Yes, QTGMC does that with progressive video.
But in my experience it often screws up -- some motion was blurred, some was not. Maybe I didn't use it right.
My experience is the same as jagabo's - It really depends on the content, but it often makes "mistakes" . ON some material it looks decent, others it looks perceptibly worse than not adding any blur
It's just impossible to add "perfect" motion blur in post because the calculated vectors are never perfect
The other avisynth filter you might try is mflowblur, but QTGMC is slightly better in most cases , and more configurable IMO
I noticed that recently, some video editors are starting to prefer to edit progressive footage at 50 or 60 fps, and give up on editing anything interlaced. Some are stating that "interlaced doesn't work", meaning that if you go from interlaced to progressive you loose resolution, add artifacts, etc. Some also say "progressive at 50-60 fps should be the standard". I hope Google will allow 60 fps in the future. They already allow 1080p, so maybe in the future, they will allow users to choose between 1080p at 30 fps maximum, and 720p at 60 fps maximum.
Last edited by codemaster; 7th Sep 2013 at 13:21.

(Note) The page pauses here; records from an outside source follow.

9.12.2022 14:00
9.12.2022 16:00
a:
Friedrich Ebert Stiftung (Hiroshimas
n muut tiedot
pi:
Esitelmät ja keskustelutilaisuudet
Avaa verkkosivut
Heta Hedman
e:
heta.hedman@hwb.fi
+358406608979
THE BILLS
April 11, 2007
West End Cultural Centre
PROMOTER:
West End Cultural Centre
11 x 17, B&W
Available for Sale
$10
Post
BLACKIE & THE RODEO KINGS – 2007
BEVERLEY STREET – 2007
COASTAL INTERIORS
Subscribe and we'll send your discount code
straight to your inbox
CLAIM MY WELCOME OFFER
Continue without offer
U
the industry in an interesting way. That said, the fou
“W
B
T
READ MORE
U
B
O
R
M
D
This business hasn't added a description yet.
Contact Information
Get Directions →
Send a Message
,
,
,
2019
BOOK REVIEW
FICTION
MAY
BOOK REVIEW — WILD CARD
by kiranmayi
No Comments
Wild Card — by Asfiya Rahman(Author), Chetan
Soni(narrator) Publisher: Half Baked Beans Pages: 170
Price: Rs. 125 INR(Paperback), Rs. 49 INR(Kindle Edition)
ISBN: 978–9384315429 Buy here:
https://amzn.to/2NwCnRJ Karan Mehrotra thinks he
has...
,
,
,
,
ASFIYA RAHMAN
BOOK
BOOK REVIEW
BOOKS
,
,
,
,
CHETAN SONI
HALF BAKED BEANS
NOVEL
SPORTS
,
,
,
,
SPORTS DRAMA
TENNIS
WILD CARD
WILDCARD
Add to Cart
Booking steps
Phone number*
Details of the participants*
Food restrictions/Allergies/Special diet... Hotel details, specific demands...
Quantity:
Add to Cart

Well everybody is hoping for improvements
But they already offer 4K , not just 1080p . But the problem is low bandwith provided, and poor flash playback experience
I think they need to go to HEVC or adobe flash needs to be completely revamped . VP9 looks fairly promising as well and is controlled by Google . But both VP9 and HEVC are far away from being currently "usable" due to CPU/GPU requirements , but that will change when the get more optimizations
I've used motion interpolation techniques to convert low fps video to very high fps video then blended frames together to simulate motion blur. With moderate motion it works pretty well. With very large/fast motion not so well.